Learning compositional policies via hierarchical clustering
Description
Zoom link: https://mit.zoom.us/j/96471630432
Artificial agents have demonstrated tremendous success on a wide variety of tasks, at times even surpassing human performance. Yet they still show limited ability to generalise beyond the narrow settings in which they were trained, even when the new contexts are meaningfully similar to the old ones. Indeed, one of the hallmarks of natural intelligence is our ability to rapidly solve new tasks by leveraging prior knowledge. One way humans accomplish this is by abstracting out a latent structure from the task that can then be transferred over to new contexts. Moreover, if the task has a compositional structure, humans will flexibly recombine familiar structural components in novel ways to quickly solve the new task. For instance, a musician learning the piano will recognise that fingerings are independent of songs. And when learning to play another keyboard instrument like the organ or harpsichord, she can readily transfer her knowledge of piano fingerings over while learning songs specific to the new instrument. However, the extent to which task components should be learnt independently or treated as a joint unit depends on task statistics. Should components be highly correlated with each other, it may be more advantageous to learn them as a single joint unit, but this comes at the expense of greater transferability. Previous work has explored the two extremes where components are either learnt jointly as a single unit or separately as independent components.

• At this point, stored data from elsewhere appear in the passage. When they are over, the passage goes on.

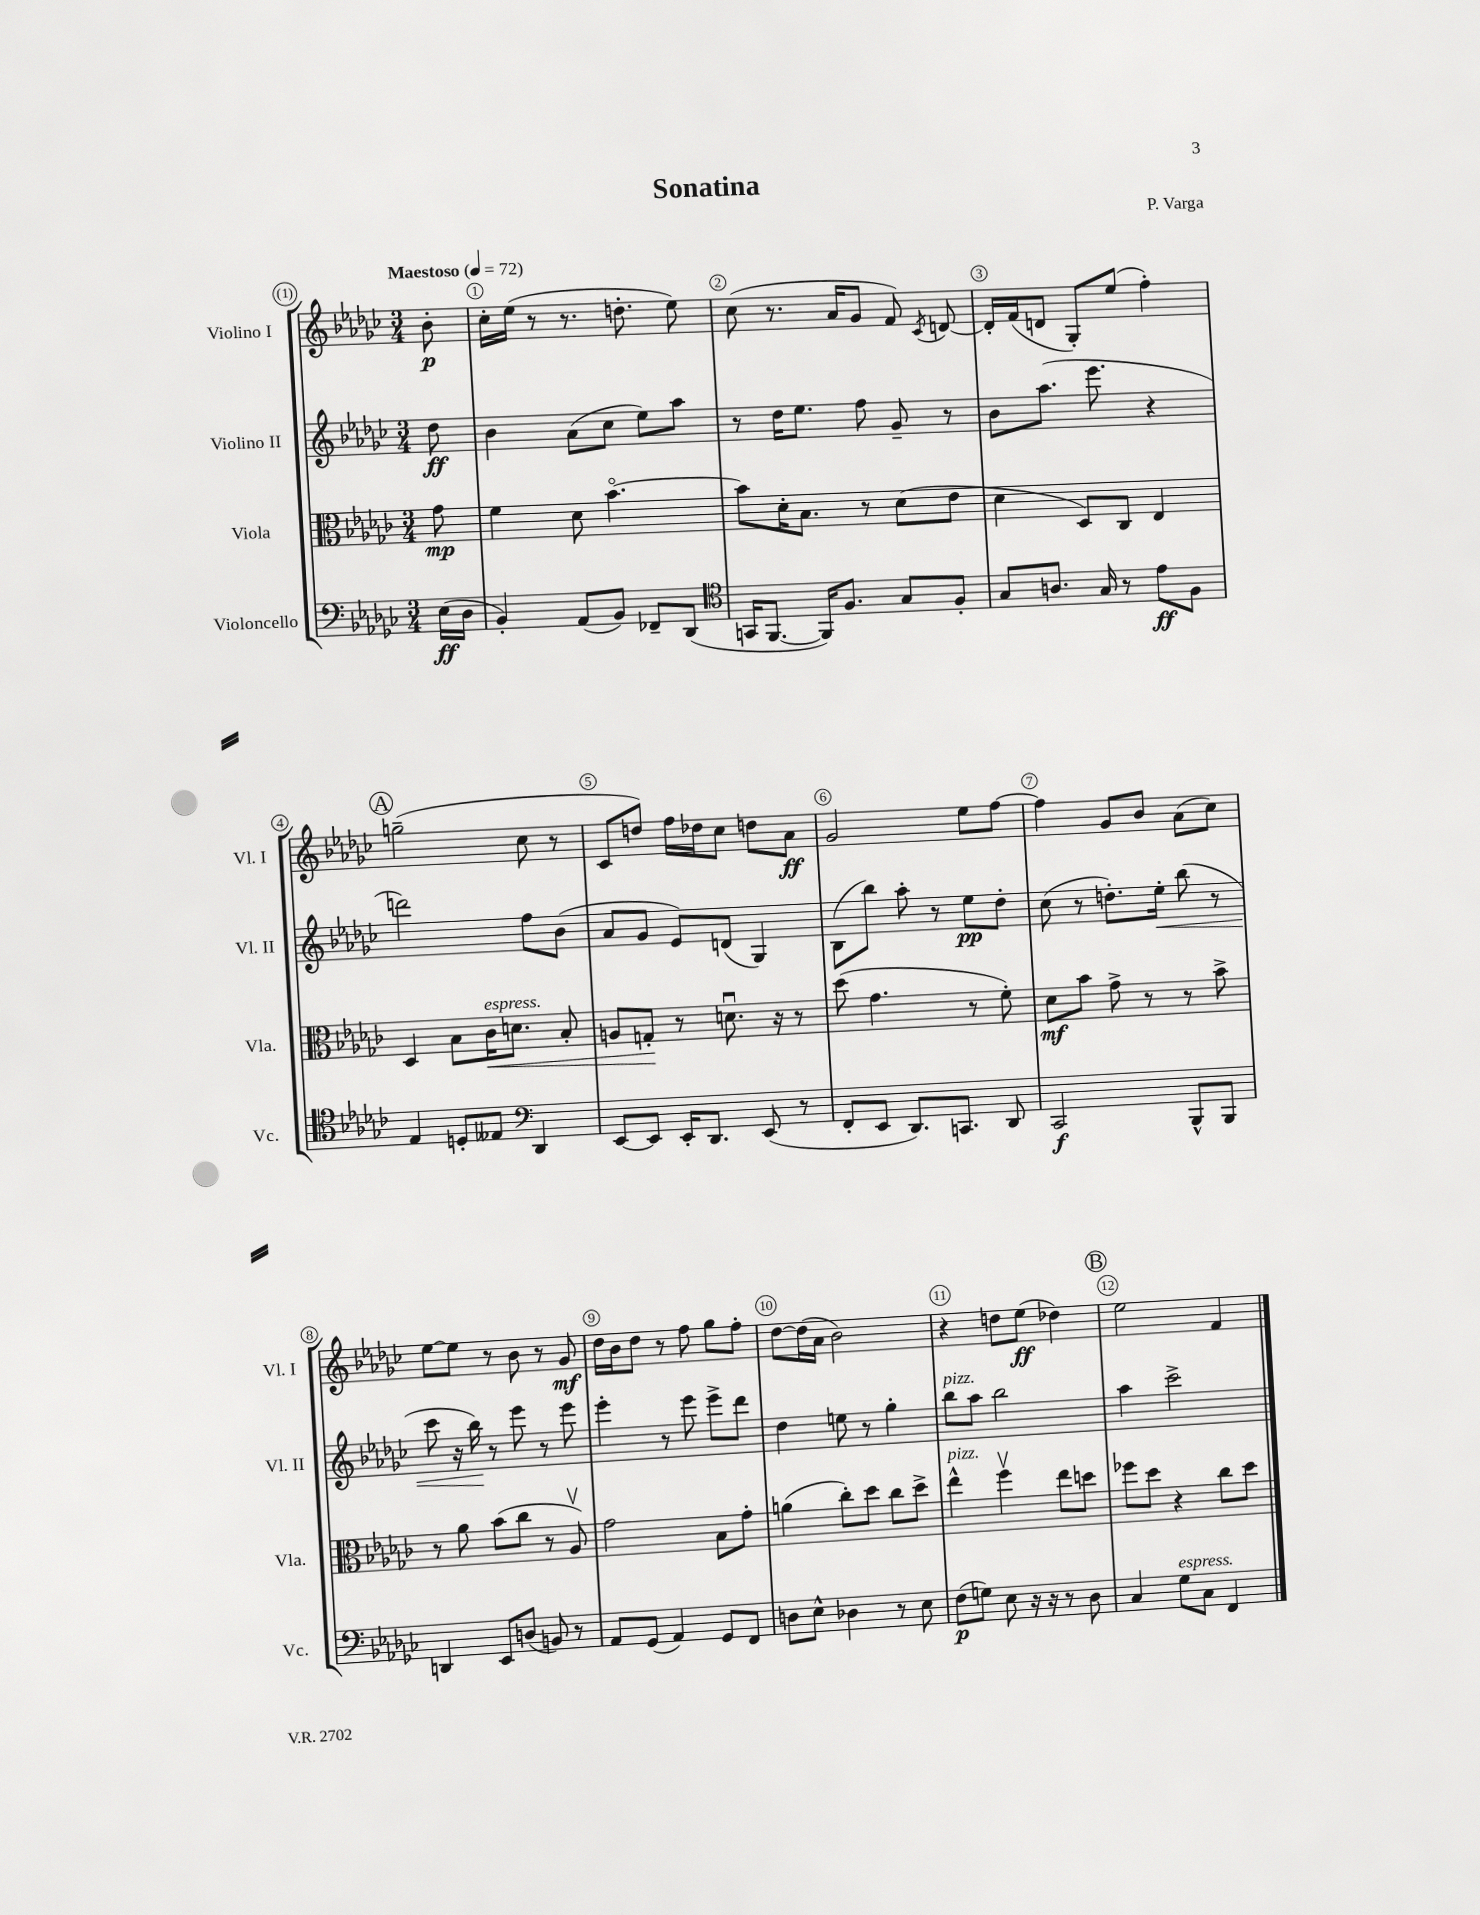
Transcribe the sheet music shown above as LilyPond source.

\header { title = "Sonatina" composer = "P. Varga" }
<<
\new StaffGroup <<
\new Staff = "s0" \with { instrumentName = "Violino I" shortInstrumentName = "Vl. I" } {
    \clef treble \key ges \major \numericTimeSignature \time 3/4 \partial 8 \tempo "Maestoso" 4 = 72
    \autoBeamOff bes'8-.\p |
    ces''16[-. ees''16]( r8 r8. d''8.-. ees''8) |
    ces''8( r8. aes'16[ ges'8] f'8) \acciaccatura { ces'8 } d'8~ |
    d'16[-. f'16( d'8] ges8[-.) ees''8]( f''4-.) |
    \mark \markup { \circle "A" } g''2--( ces''8 r8 |
    ces'8[ d''8]) f''16[ des''16 ces''8] d''8[ aes'8]\ff |
    ges'2 ees''8[ f''8]~ |
    f''4 ges'8[ bes'8] aes'8[( ces''8]) |
    ees''8[~ ees''8] r8 bes'8 r8 ges'8\mf |
    des''16[ bes'16 des''8] r8 f''8 ges''8[ f''8]-. |
    des''8[~ des''16( aes'16] bes'2) |
    r4 d''8[ ees''8]\ff( des''4) |
    \mark \markup { \circle "B" } ees''2 f'4 \bar "|." |
}
\new Staff = "s1" \with { instrumentName = "Violino II" shortInstrumentName = "Vl. II" } {
    \clef treble \key ges \major \numericTimeSignature \time 3/4 \partial 8
    \autoBeamOff des''8\ff |
    bes'4 aes'8[( ces''8] ees''8[) aes''8] |
    r8 des''16[ ees''8.] f''8 ges'8-- r8 |
    bes'8[ aes''8.]( ees'''8. r4 |
    \mark \markup { \circle "A" } d'''2) f''8[ bes'8]( |
    aes'8[ ges'8] ees'8[) d'8]( ges4) |
    bes8[( bes''8]) aes''8-. r8 ees''8[\pp des''8]-. |
    ces''8( r8 d''8.[-.) ees''16]-.\< bes''8( r8 |
    ces'''8 r16 bes''16\!) r8 ees'''8 r8 ees'''8 |
    ees'''4-. r8 ees'''8 ees'''8[-> des'''8] |
    des''4 e''8 r8 ges''4-. |
    bes''8[^\markup { \italic "pizz." } aes''8] bes''2 |
    \mark \markup { \circle "B" } aes''4 ces'''2-> \bar "|." |
}
\new Staff = "s2" \with { instrumentName = "Viola" shortInstrumentName = "Vla." } {
    \clef alto \key ges \major \numericTimeSignature \time 3/4 \partial 8
    \autoBeamOff ges'8\mp |
    f'4 des'8 bes'4.~\flageolet |
    bes'8[ des'16-. bes8.] r8 des'8[( ees'8] |
    des'4 des8[) ces8] ees4 |
    \mark \markup { \circle "A" } des4 bes8[ ces'16\<^\markup { \italic "espress." } d'8.] bes8-. |
    a8[ g8]-.\! r8 d'8.\downbow r16 r8 |
    des''8( ges'4. r8 f'8-.) |
    des'8[\mf bes'8] ges'8-> r8 r8 bes'8-> |
    r8 aes'8 bes'8[( ces''8] r8 aes8\upbow) |
    ges'2 bes8[ ges'8]-. |
    a'4( ces''8[-.) des''8] ces''8[ des''8]-> |
    ees''4-^^\markup { \italic "pizz." } f''4\upbow ees''8[ d''8] |
    \mark \markup { \circle "B" } fes''8[ des''8] r4 ces''8[ des''8] \bar "|." |
}
\new Staff = "s3" \with { instrumentName = "Violoncello" shortInstrumentName = "Vc." } {
    \clef bass \key ges \major \numericTimeSignature \time 3/4 \partial 8
    \autoBeamOff ees16[\ff( des16] |
    bes,4-.) aes,8[( bes,8]) fes,8[-- des,8]( |
    \clef tenor g,16[ f,8.]~ f,16[) f8.] ges8[ f8]-. |
    ges8[ a8.] ges16 r8 ees'8[\ff f8] |
    \mark \markup { \circle "A" } ees4 d8[-. eeses8] \clef bass des,4 |
    ees,8[~ ees,8] ees,16[-. des,8.] ees,8( r8 |
    f,8[-. ees,8] des,8.[) c,8.] des,8 |
    ces,2\f bes,,8[-^ bes,,8] |
    d,4 ees,8[ d8]( b,8) r8 |
    aes,8[ ges,8]( aes,4) ges,8[ f,8] |
    d8[ ees8]-^ des4 r8 ees8 |
    f8[\p( g8]) ees8 r16 r16 r8 des8 |
    \mark \markup { \circle "B" } ces4 ges8[^\markup { \italic "espress." } ces8] f,4 \bar "|." |
}
>>
>>
\layout { \context { \Score \override BarNumber.break-visibility = ##(#f #t #t) barNumberVisibility = #all-bar-numbers-visible \override BarNumber.stencil = #(make-stencil-circler 0.1 0.3 ly:text-interface::print) } }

Drawing on methods from hierarchical non-parametric Bayesian inference, here, we present work where the agent is able to learn about each component separately but also about the variety of correlational structures that may bind them together. We show that this agent is highly expressive and can readily adapt to a broad range of environment statistics with varying degrees of jointness or independence between structural components.
Speaker Bio
Rex Liu is a postdoc working under the supervision of Michael Frank and Thomas Serre at Brown University. He is interested, broadly speaking, in trying to bridge the gap between natural and artificial intelligence. His specific interests are in model-based reinforcement learning, including how we are able to learn latent structures and hierarchical abstractions to support efficient planning and transfer in rich, high dimensional environments. Before joining Brown, he was a postdoc with Alex Pouget at the University of Geneva, working on quantifying information-limiting noise correlations. He obtained both his BA in Natural Sciences and his PhD in Applied Mathematics and Theoretical Physics from the University of Cambridge, UK, where he pursued research in theoretical gravitation and cosmology.